31 Luglio 2019

Don Massimo: al centro della città, il “dopo di noi”

La Fondazione diocesana Santa Caterina di Imola (Bologna), nata come Istituto degli Artigianelli nel 1915, oggi cerca di rispondere ai nuovi bisogni, anche di chi rischia di restare solo, come i disabili adulti. Don Massimo Martelli ne è assistente spirituale.
DON MASSIMO MARTELLI

Come tanti petali di uno stesso fiore che diffonde il delicato profumo dell’accoglienza. È l’immagine che racconta meglio la Fondazione diocesana Santa Caterina di Imola (Bologna), nata come Istituto degli Artigianelli nel 1915, fondato da don Angelo Bughetti, parroco imolese dichiarato Servo di Dio, che insegnò un mestiere nelle officine agli orfani della Grande Guerra. 

La Fondazione oggi cerca di rispondere ai nuovi bisogni, anche di chi rischia di restare solo, come i disabili adulti. Una grande corte, su cui si affacciano realtà differenti tra loro ma tutte nel segno della solidarietà e della dignità restituita: ci sono scuole, l’oratorio, lo studentato universitario, la mensa, la comunità residenziale per adolescenti in difficoltà e, appunto, gli spazi del Dopo di noi  dedicati a chi ha come unico, grande pensiero il futuro di un figlio disabile. 

Il condominio è composto da 7 appartamenti, inaugurati nel 2014. Accolgono circa 20 persone con disabilità. E nello stesso condominio, luminoso e accessibile, c’è anche il ‘Gruppo Appartamento’: ci vivono altri 6 ragazzi ed un educatore, e all’interno almeno un posto è riservato al “sollievo” per qualche giorno dei caregivers, i familiari che si prendono cura dei loro cari. 

“Il nostro Dopo di noi  è parte viva del grande villaggio che è la Fondazione, composta da una cinquantina di dipendenti motivati e vicini ai fratelli – spiega don Massimo Martelli, che ne è assistente spirituale, oltre che parroco delle comunità piccole e millenarie di Casola Canina e Ortodonico, nelle campagne del Bolognese, a cavallo dell’autostrada – Una nostra educatrice è entrata nell’ordine delle Benedettine, all’Isola di San Giulio, sul lago d’Orta, nel Novarese. Questa è una sfida nella sfida: vedere se in questo contesto speciale nascono anche vocazioni”.

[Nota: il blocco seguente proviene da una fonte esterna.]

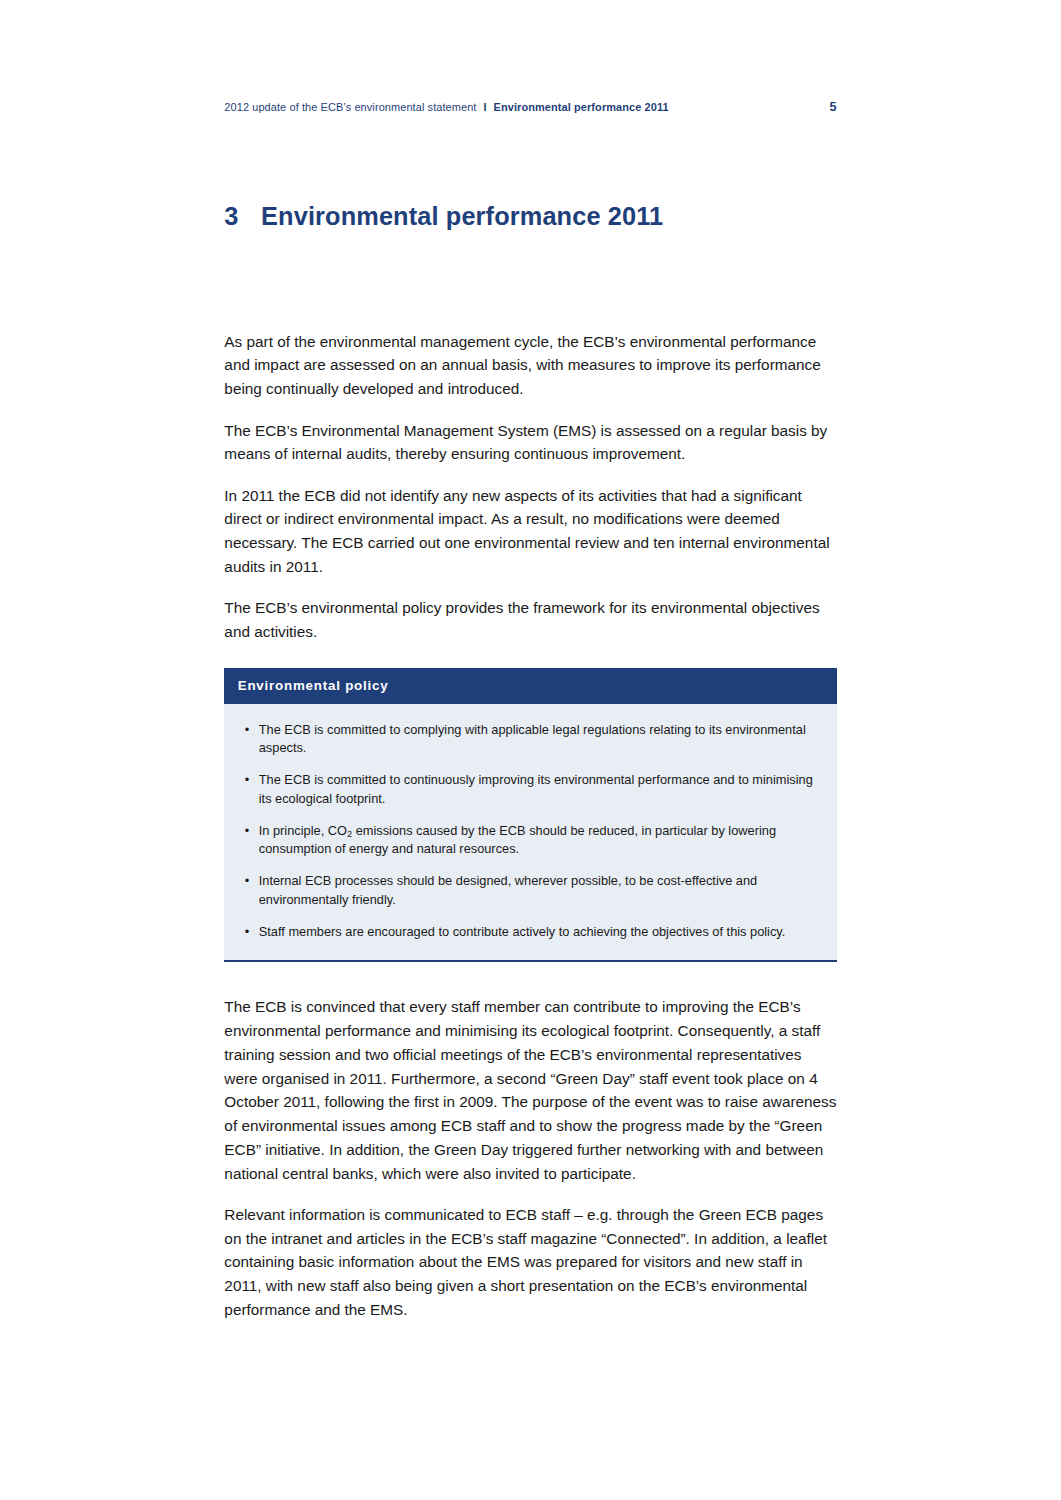2012 update of the ECB’s environmental statement I Environmental performance 2011
5
3 Environmental performance 2011
As part of the environmental management cycle, the ECB’s environmental performance and impact are assessed on an annual basis, with measures to improve its performance being continually developed and introduced.
The ECB’s Environmental Management System (EMS) is assessed on a regular basis by means of internal audits, thereby ensuring continuous improvement.
In 2011 the ECB did not identify any new aspects of its activities that had a significant direct or indirect environmental impact. As a result, no modifications were deemed necessary. The ECB carried out one environmental review and ten internal environmental audits in 2011.
The ECB’s environmental policy provides the framework for its environmental objectives and activities.
Environmental policy
The ECB is committed to complying with applicable legal regulations relating to its environmental aspects.
The ECB is committed to continuously improving its environmental performance and to minimising its ecological footprint.
In principle, CO2 emissions caused by the ECB should be reduced, in particular by lowering consumption of energy and natural resources.
Internal ECB processes should be designed, wherever possible, to be cost-effective and environmentally friendly.
Staff members are encouraged to contribute actively to achieving the objectives of this policy.
The ECB is convinced that every staff member can contribute to improving the ECB’s environmental performance and minimising its ecological footprint. Consequently, a staff training session and two official meetings of the ECB’s environmental representatives were organised in 2011. Furthermore, a second “Green Day” staff event took place on 4 October 2011, following the first in 2009. The purpose of the event was to raise awareness of environmental issues among ECB staff and to show the progress made by the “Green ECB” initiative. In addition, the Green Day triggered further networking with and between national central banks, which were also invited to participate.
Relevant information is communicated to ECB staff – e.g. through the Green ECB pages on the intranet and articles in the ECB’s staff magazine “Connected”. In addition, a leaflet containing basic information about the EMS was prepared for visitors and new staff in 2011, with new staff also being given a short presentation on the ECB’s environmental performance and the EMS.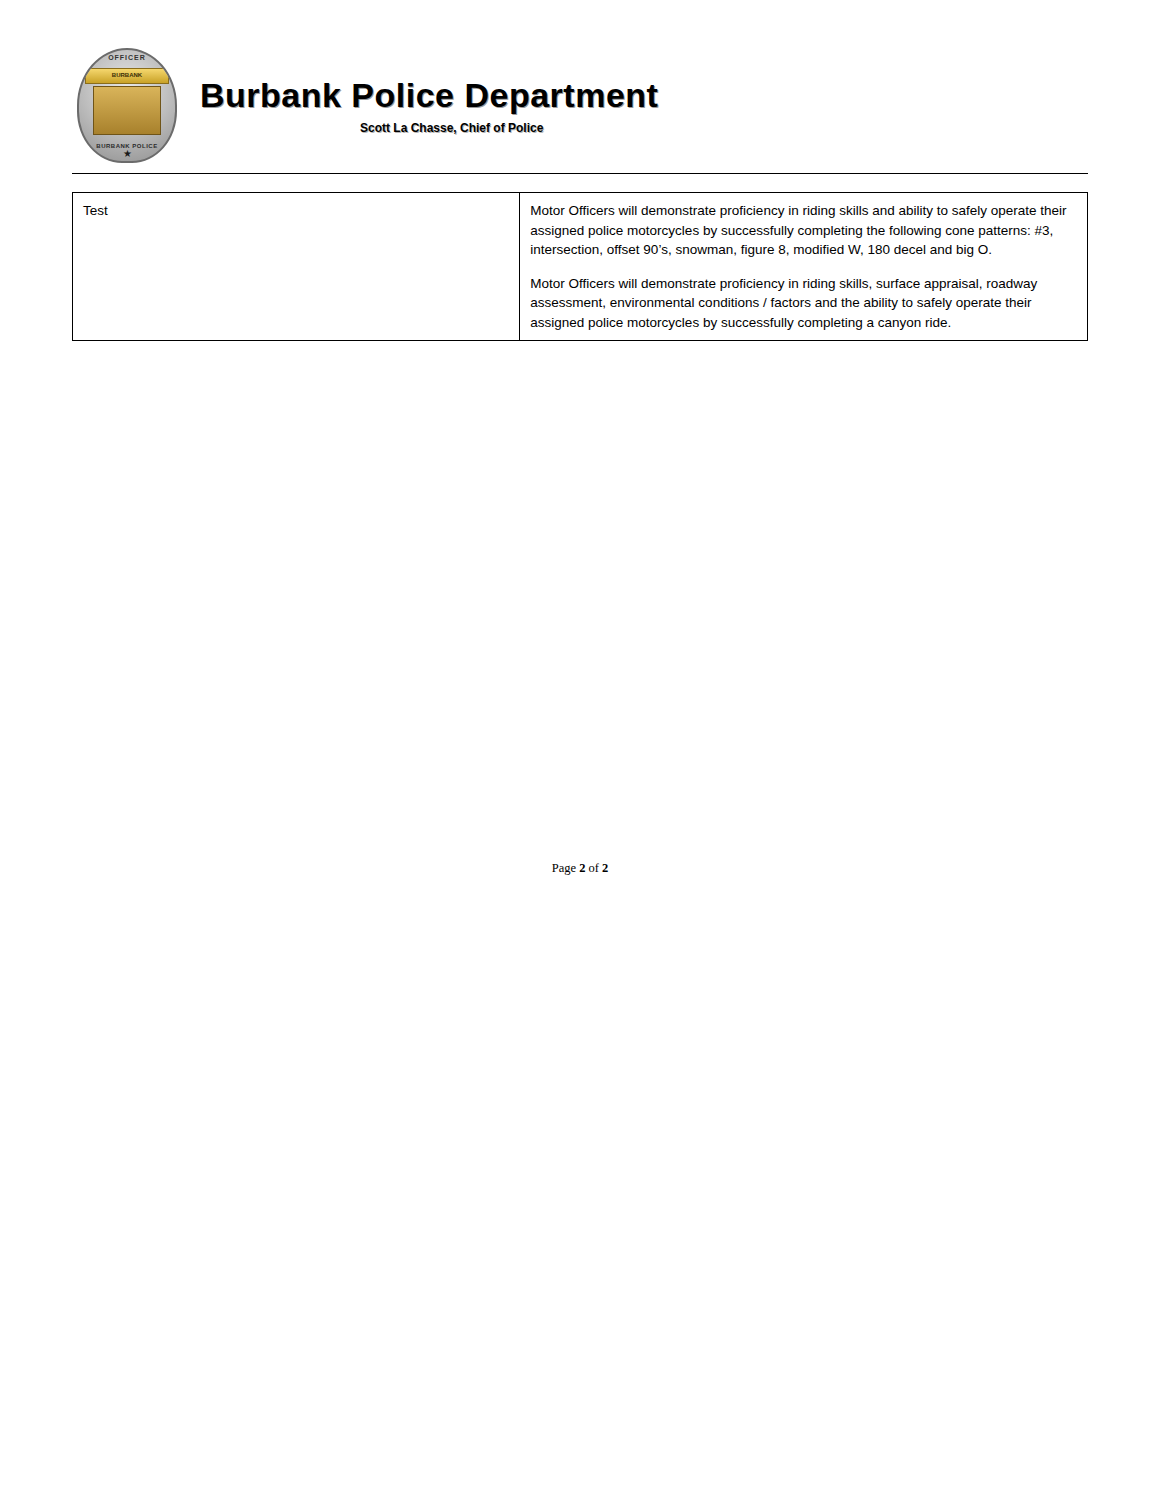OFFICER
BURBANK
BURBANK POLICE
★
Burbank Police Department
Scott La Chasse, Chief of Police
| Test | Motor Officers will demonstrate proficiency in riding skills and ability to safely operate their assigned police motorcycles by successfully completing the following cone patterns: #3, intersection, offset 90’s, snowman, figure 8, modified W, 180 decel and big O. Motor Officers will demonstrate proficiency in riding skills, surface appraisal, roadway assessment, environmental conditions / factors and the ability to safely operate their assigned police motorcycles by successfully completing a canyon ride. |
Page 2 of 2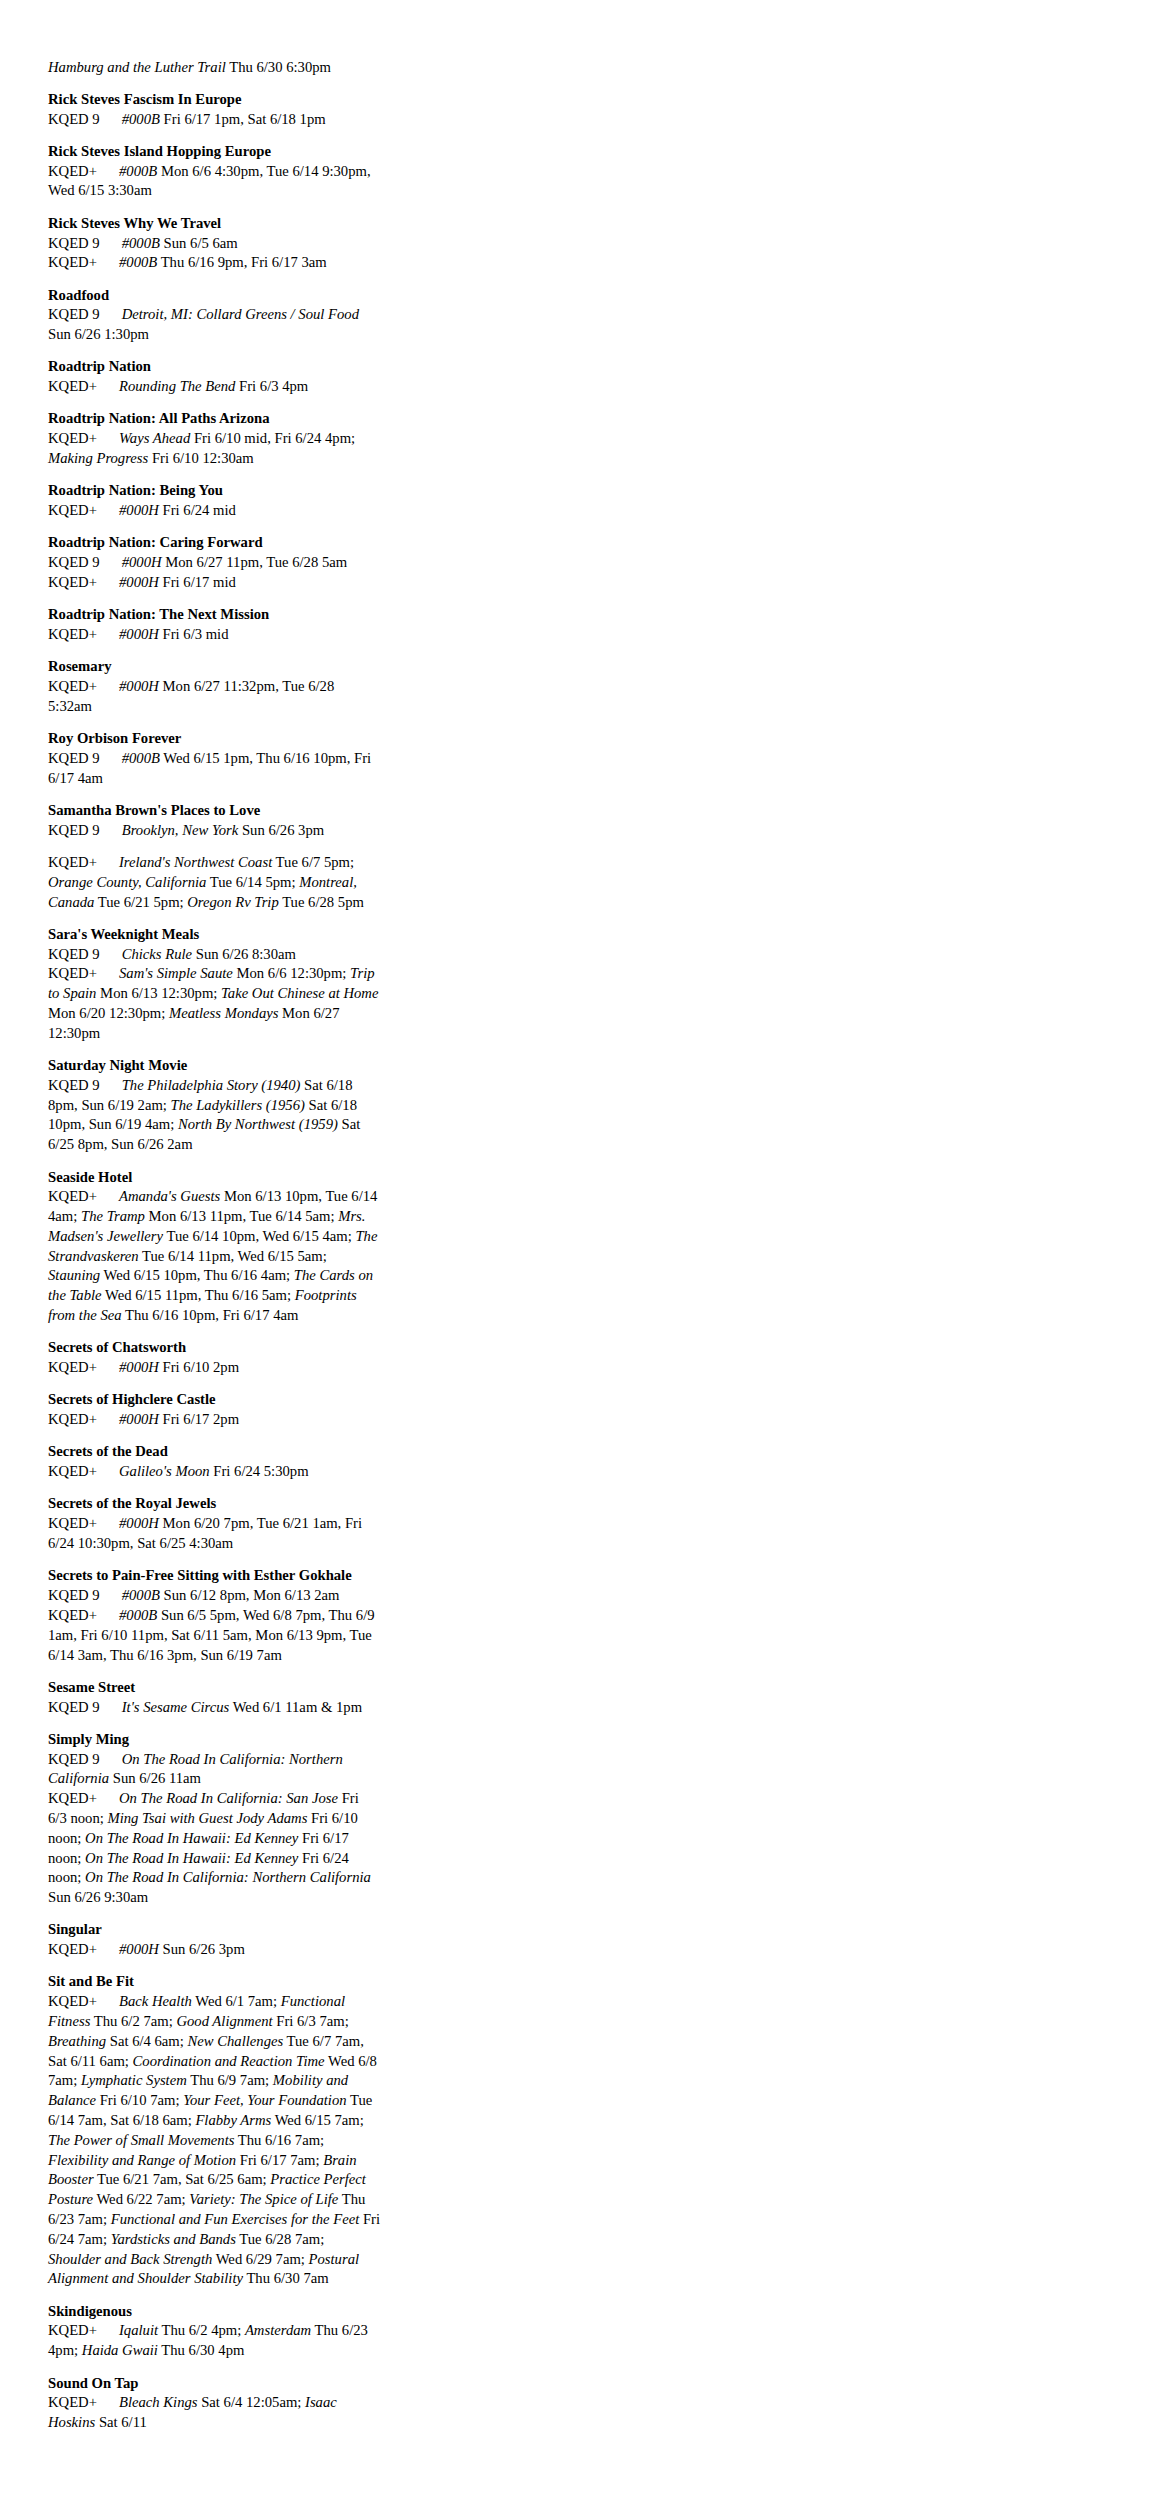Hamburg and the Luther Trail Thu 6/30 6:30pm
Rick Steves Fascism In Europe
KQED 9 #000B Fri 6/17 1pm, Sat 6/18 1pm
Rick Steves Island Hopping Europe
KQED+ #000B Mon 6/6 4:30pm, Tue 6/14 9:30pm, Wed 6/15 3:30am
Rick Steves Why We Travel
KQED 9 #000B Sun 6/5 6am
KQED+ #000B Thu 6/16 9pm, Fri 6/17 3am
Roadfood
KQED 9 Detroit, MI: Collard Greens / Soul Food Sun 6/26 1:30pm
Roadtrip Nation
KQED+ Rounding The Bend Fri 6/3 4pm
Roadtrip Nation: All Paths Arizona
KQED+ Ways Ahead Fri 6/10 mid, Fri 6/24 4pm; Making Progress Fri 6/10 12:30am
Roadtrip Nation: Being You
KQED+ #000H Fri 6/24 mid
Roadtrip Nation: Caring Forward
KQED 9 #000H Mon 6/27 11pm, Tue 6/28 5am
KQED+ #000H Fri 6/17 mid
Roadtrip Nation: The Next Mission
KQED+ #000H Fri 6/3 mid
Rosemary
KQED+ #000H Mon 6/27 11:32pm, Tue 6/28 5:32am
Roy Orbison Forever
KQED 9 #000B Wed 6/15 1pm, Thu 6/16 10pm, Fri 6/17 4am
Samantha Brown's Places to Love
KQED 9 Brooklyn, New York Sun 6/26 3pm
KQED+ Ireland's Northwest Coast Tue 6/7 5pm; Orange County, California Tue 6/14 5pm; Montreal, Canada Tue 6/21 5pm; Oregon Rv Trip Tue 6/28 5pm
Sara's Weeknight Meals
KQED 9 Chicks Rule Sun 6/26 8:30am
KQED+ Sam's Simple Saute Mon 6/6 12:30pm; Trip to Spain Mon 6/13 12:30pm; Take Out Chinese at Home Mon 6/20 12:30pm; Meatless Mondays Mon 6/27 12:30pm
Saturday Night Movie
KQED 9 The Philadelphia Story (1940) Sat 6/18 8pm, Sun 6/19 2am; The Ladykillers (1956) Sat 6/18 10pm, Sun 6/19 4am; North By Northwest (1959) Sat 6/25 8pm, Sun 6/26 2am
Seaside Hotel
KQED+ Amanda's Guests Mon 6/13 10pm, Tue 6/14 4am; The Tramp Mon 6/13 11pm, Tue 6/14 5am; Mrs. Madsen's Jewellery Tue 6/14 10pm, Wed 6/15 4am; The Strandvaskeren Tue 6/14 11pm, Wed 6/15 5am; Stauning Wed 6/15 10pm, Thu 6/16 4am; The Cards on the Table Wed 6/15 11pm, Thu 6/16 5am; Footprints from the Sea Thu 6/16 10pm, Fri 6/17 4am
Secrets of Chatsworth
KQED+ #000H Fri 6/10 2pm
Secrets of Highclere Castle
KQED+ #000H Fri 6/17 2pm
Secrets of the Dead
KQED+ Galileo's Moon Fri 6/24 5:30pm
Secrets of the Royal Jewels
KQED+ #000H Mon 6/20 7pm, Tue 6/21 1am, Fri 6/24 10:30pm, Sat 6/25 4:30am
Secrets to Pain-Free Sitting with Esther Gokhale
KQED 9 #000B Sun 6/12 8pm, Mon 6/13 2am
KQED+ #000B Sun 6/5 5pm, Wed 6/8 7pm, Thu 6/9 1am, Fri 6/10 11pm, Sat 6/11 5am, Mon 6/13 9pm, Tue 6/14 3am, Thu 6/16 3pm, Sun 6/19 7am
Sesame Street
KQED 9 It's Sesame Circus Wed 6/1 11am & 1pm
Simply Ming
KQED 9 On The Road In California: Northern California Sun 6/26 11am
KQED+ On The Road In California: San Jose Fri 6/3 noon; Ming Tsai with Guest Jody Adams Fri 6/10 noon; On The Road In Hawaii: Ed Kenney Fri 6/17 noon; On The Road In Hawaii: Ed Kenney Fri 6/24 noon; On The Road In California: Northern California Sun 6/26 9:30am
Singular
KQED+ #000H Sun 6/26 3pm
Sit and Be Fit
KQED+ Back Health Wed 6/1 7am; Functional Fitness Thu 6/2 7am; Good Alignment Fri 6/3 7am; Breathing Sat 6/4 6am; New Challenges Tue 6/7 7am, Sat 6/11 6am; Coordination and Reaction Time Wed 6/8 7am; Lymphatic System Thu 6/9 7am; Mobility and Balance Fri 6/10 7am; Your Feet, Your Foundation Tue 6/14 7am, Sat 6/18 6am; Flabby Arms Wed 6/15 7am; The Power of Small Movements Thu 6/16 7am; Flexibility and Range of Motion Fri 6/17 7am; Brain Booster Tue 6/21 7am, Sat 6/25 6am; Practice Perfect Posture Wed 6/22 7am; Variety: The Spice of Life Thu 6/23 7am; Functional and Fun Exercises for the Feet Fri 6/24 7am; Yardsticks and Bands Tue 6/28 7am; Shoulder and Back Strength Wed 6/29 7am; Postural Alignment and Shoulder Stability Thu 6/30 7am
Skindigenous
KQED+ Iqaluit Thu 6/2 4pm; Amsterdam Thu 6/23 4pm; Haida Gwaii Thu 6/30 4pm
Sound On Tap
KQED+ Bleach Kings Sat 6/4 12:05am; Isaac Hoskins Sat 6/11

E poi c’è la Serra San Giuseppe, dove oggi alcuni disabili lavorano, tra giovani piante e la coltivazione degli ortaggi. 

Il progetto, avviato dalla Caritas imolese nell’aprile 2015, è stato finanziato per 3 anni al 90% dalla Cei con le firme 8xmille. “Ci piace alimentare progetti che diano respiro alle persone– spiega il direttore Luca Gabbi – e possibilità di riscatto con le proprie forze, secondo quel che ciascuno riesce a dare. Reciprocità: questa è dottrina sociale della Chiesa ed è sinonimo di dignità. Una visione che deve entrare sempre più nel futuro della Chiesa, oggi ancora troppo assistenzialistica”.

La Serra ha provato a misurarsi con il mercato. Un’esperienza difficile, ricorda il coordinatore del progetto Simone Righini: “Bisogna essere particolarmente competitivi, mentre per noi più importante è la parte educativa. 

Quindi l’anno scorso siamo rientrati nel ramo onlus. Ma restiamo sempre pronti a inserirci in progetti di collaborazione. I nostri punti di forza? La Fondazione è in centro storico, facilmente raggiungibile. E siamo sempre disponibili a quel gesto in più verso le famiglie così prezioso”.